Potential SIS or RTEMS/libbsd problem

Jiri Gaisler jiri at gaisler.se
Thu May 23 22:37:29 UTC 2019


On 5/23/19 7:35 AM, Sebastian Huber wrote:
> On 22/05/2019 22:34, Jiri Gaisler wrote:
>> On 5/22/19 7:43 PM, Jiri Gaisler wrote:
>>> On 5/22/19 9:49 AM, Sebastian Huber wrote:
>>>> On 22/05/2019 09:39, Jiri Gaisler wrote:
>>>>> On 5/22/19 8:03 AM, Sebastian Huber wrote:
>>>>>> Hello,
>>>>>>
>>>>>> in the libbsd there is a test for the Epoch Based Reclamation:
>>>>>>
>>>>>> https://git.rtems.org/rtems-libbsd/tree/testsuite/epoch01/test_main.c
>>>>>>
>>>>>>
>>>>>> When I run this test using the leon3 BSP on real hardware (150MHz
>>>>>> NGMP FP) the test completes successfully.
>>>>>>
>>>>>> If I run the test on the SIS, it is stuck at some point (using "-m
>>>>>> 1" works):
>>>>>>
>>>>>> sparc-rtems5-sis -leon3 -nouartrx -r -tlim 200 s -m 2
>>>>>> build/sparc-rtems5-leon3-everything/epoch01.exe
>>>>>>
>>>>>>
>>>>> This test needs a shorter time-slice in the simulator to succeed (-d
>>>>> option). The more cpus, the lower number of clocks in the slice is
>>>>> needed. Through trial-and-error, these values seem to work:
>>>>>
>>>>> 2 CPUs: -m 2 -d 25
>>>>>
>>>>> 3 CPUs: -m 3 -d 10
>>>>>
>>>>> 4 CPUs will not work, even if -d 1 is set. This is most likely a
>>>>> simulator problem, I will try to find time to look at it in more
>>>>> detail. A quick trace shows that all CPUs are stuck in a loop
>>>>> checking for a lock or similar:
>>>>>
>>>> It seems cpu 2 and 3 are in _SMP_barrier_Wait(). The cpu 0 and 1 still
>>>> to some stuff in the EBR algorithm (ck_* functions). Maybe the
>>>> algorithm works only in case some random timing fluctuations occur.
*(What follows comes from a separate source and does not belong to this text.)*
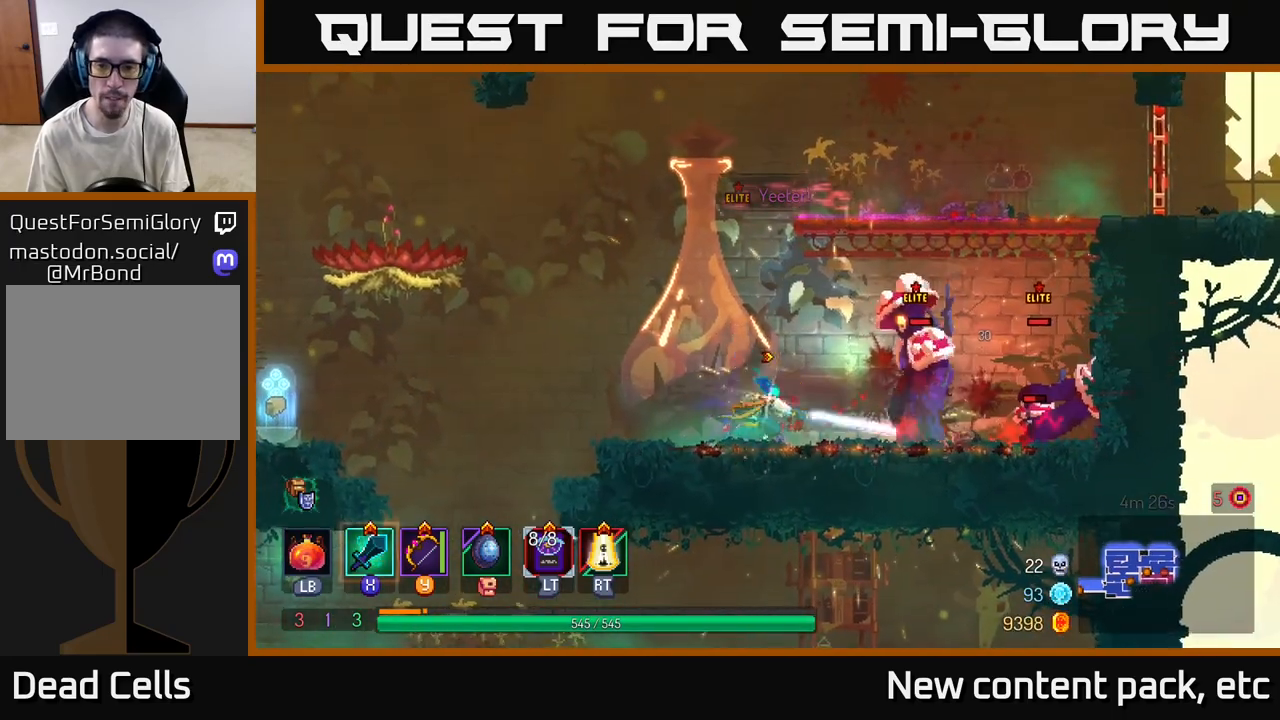
{"buttons": [], "left_stick": "center", "right_stick": "center", "events": [[33, "Y", "down"], [117, "Y", "up"]]}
>>> Either that or there is a hidden race condition in the test that does
>>> not show up on real hardware. I noticed that increasing the time slice
>>> actually make the test succeed even on 4 cpus ..!
>>>
>>> -m 2 -d 200    PASS
>>>
>>> -m 3 -d 200    PASS
>>>
>>> -m 4 -d 200    FAIL
>>>
>>> -m 4 -d 400    PASS!
>>>
>>> BUT
>>>
>>> -m 3 -d 400    FAIL!
>>>
>>> I will try to add random delays to the interrupt response time to
>>> see if
>>> that will make a difference. That is more inline with the real
>>> hardware ...
>> Adding a pseudo-random delay of 0 - 15 clocks to each trap/interrupt
>> causes the test to pass on all cpu configurations with the default
>> time slice (50)..! I am not sure what this means - it could be a
>> hidden race condition, the algorithm might need some jitter to work
>> or it could still be a simulator issue.
>>
>> Is there any chance that you could compile this test for sis-riscv?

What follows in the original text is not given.